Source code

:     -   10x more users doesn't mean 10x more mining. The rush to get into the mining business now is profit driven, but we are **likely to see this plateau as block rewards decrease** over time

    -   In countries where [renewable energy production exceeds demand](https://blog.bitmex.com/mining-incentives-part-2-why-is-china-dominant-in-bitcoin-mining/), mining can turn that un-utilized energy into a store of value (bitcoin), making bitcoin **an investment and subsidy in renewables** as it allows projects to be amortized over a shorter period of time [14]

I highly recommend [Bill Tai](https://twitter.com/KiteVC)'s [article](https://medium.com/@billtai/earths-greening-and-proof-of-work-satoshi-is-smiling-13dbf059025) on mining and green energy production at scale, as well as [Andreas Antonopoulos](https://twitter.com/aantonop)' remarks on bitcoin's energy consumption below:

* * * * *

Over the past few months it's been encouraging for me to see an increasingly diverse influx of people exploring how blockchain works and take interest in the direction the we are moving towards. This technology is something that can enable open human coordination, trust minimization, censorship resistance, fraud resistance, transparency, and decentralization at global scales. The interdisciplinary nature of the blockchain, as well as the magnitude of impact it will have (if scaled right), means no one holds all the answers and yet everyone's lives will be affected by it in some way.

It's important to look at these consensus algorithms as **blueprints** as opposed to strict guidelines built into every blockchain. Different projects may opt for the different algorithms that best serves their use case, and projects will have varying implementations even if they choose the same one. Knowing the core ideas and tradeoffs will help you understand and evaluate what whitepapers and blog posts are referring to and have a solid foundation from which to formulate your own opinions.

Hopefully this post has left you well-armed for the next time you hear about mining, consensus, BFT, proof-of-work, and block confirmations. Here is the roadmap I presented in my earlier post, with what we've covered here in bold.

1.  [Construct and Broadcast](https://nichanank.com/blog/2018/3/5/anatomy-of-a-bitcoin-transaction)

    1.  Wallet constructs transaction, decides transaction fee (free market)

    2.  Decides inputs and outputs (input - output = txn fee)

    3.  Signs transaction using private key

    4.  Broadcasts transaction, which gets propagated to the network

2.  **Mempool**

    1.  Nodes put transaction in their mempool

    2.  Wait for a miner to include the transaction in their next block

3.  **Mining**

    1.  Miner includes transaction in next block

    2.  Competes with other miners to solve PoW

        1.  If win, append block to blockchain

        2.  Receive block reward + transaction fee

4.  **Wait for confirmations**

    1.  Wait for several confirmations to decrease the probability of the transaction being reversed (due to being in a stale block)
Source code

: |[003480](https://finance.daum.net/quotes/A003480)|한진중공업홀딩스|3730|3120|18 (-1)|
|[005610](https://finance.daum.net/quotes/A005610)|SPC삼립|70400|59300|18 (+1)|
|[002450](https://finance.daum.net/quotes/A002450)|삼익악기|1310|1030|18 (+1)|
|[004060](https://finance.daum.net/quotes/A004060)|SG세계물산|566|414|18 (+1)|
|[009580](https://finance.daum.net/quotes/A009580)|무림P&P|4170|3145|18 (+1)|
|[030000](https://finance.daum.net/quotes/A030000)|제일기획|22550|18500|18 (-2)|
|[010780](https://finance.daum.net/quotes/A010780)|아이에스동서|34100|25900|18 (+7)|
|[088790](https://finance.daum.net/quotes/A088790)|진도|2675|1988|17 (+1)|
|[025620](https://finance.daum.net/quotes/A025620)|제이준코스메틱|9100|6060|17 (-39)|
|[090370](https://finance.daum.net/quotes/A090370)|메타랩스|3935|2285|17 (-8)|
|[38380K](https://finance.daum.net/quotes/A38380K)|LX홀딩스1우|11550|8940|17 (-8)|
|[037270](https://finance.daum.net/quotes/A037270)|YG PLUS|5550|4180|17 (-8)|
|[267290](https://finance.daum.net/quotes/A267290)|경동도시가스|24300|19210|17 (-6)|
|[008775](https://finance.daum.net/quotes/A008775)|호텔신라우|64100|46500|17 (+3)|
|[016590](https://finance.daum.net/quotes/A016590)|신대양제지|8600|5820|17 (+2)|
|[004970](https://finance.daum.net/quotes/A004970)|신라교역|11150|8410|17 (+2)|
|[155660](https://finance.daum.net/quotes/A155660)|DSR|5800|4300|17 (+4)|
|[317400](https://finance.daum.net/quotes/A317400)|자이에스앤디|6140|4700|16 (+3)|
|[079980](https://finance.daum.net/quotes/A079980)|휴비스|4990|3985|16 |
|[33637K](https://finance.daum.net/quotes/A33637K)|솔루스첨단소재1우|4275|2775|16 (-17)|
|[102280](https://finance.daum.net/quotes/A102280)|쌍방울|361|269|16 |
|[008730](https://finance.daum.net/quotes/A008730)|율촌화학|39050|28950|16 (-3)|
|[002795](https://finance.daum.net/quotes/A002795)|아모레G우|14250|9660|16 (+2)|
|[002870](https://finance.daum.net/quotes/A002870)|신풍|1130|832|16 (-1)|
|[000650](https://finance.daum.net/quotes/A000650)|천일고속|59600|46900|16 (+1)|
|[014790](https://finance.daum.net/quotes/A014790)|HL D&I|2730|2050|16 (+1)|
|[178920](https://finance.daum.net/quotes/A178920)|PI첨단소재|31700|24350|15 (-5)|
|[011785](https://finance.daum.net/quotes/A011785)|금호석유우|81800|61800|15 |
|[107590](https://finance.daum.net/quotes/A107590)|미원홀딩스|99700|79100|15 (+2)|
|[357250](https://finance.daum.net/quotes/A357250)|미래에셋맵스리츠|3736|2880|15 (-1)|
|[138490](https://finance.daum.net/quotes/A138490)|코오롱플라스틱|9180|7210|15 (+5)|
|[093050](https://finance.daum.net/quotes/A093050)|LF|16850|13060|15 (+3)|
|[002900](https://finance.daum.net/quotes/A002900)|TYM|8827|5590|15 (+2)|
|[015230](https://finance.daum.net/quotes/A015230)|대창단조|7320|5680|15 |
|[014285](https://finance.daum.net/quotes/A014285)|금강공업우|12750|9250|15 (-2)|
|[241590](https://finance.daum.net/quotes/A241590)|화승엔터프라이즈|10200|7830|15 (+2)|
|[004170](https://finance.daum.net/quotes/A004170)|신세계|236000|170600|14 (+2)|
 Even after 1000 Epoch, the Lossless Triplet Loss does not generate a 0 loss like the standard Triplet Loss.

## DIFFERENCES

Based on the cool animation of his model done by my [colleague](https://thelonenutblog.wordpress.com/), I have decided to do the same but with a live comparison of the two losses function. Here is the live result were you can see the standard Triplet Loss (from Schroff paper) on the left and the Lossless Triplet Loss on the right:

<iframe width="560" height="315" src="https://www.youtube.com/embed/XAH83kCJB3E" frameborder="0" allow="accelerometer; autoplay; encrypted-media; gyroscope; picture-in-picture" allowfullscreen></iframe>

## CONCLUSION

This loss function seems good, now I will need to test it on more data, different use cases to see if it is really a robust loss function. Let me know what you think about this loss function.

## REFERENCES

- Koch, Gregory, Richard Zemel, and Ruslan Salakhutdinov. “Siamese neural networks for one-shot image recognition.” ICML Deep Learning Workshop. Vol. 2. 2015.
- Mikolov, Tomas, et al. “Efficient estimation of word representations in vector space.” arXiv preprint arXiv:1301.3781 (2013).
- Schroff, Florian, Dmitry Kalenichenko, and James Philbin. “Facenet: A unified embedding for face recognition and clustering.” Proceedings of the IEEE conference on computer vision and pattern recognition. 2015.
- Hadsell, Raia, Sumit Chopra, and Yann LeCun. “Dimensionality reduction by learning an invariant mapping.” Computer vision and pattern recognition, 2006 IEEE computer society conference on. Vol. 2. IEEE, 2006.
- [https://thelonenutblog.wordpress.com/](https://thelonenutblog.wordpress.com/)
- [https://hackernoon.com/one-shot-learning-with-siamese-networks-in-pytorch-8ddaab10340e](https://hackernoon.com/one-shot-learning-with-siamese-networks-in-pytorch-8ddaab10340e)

• • •

- EXERCISE BRIEF -
Up to and including the line that holds "of time [14]", reproduce the records above exactly from their first line, and give nothing else.

- YOUR RESPONSE -
Source code

:     -   10x more users doesn't mean 10x more mining. The rush to get into the mining business now is profit driven, but we are **likely to see this plateau as block rewards decrease** over time

    -   In countries where [renewable energy production exceeds demand](https://blog.bitmex.com/mining-incentives-part-2-why-is-china-dominant-in-bitcoin-mining/), mining can turn that un-utilized energy into a store of value (bitcoin), making bitcoin **an investment and subsidy in renewables** as it allows projects to be amortized over a shorter period of time [14]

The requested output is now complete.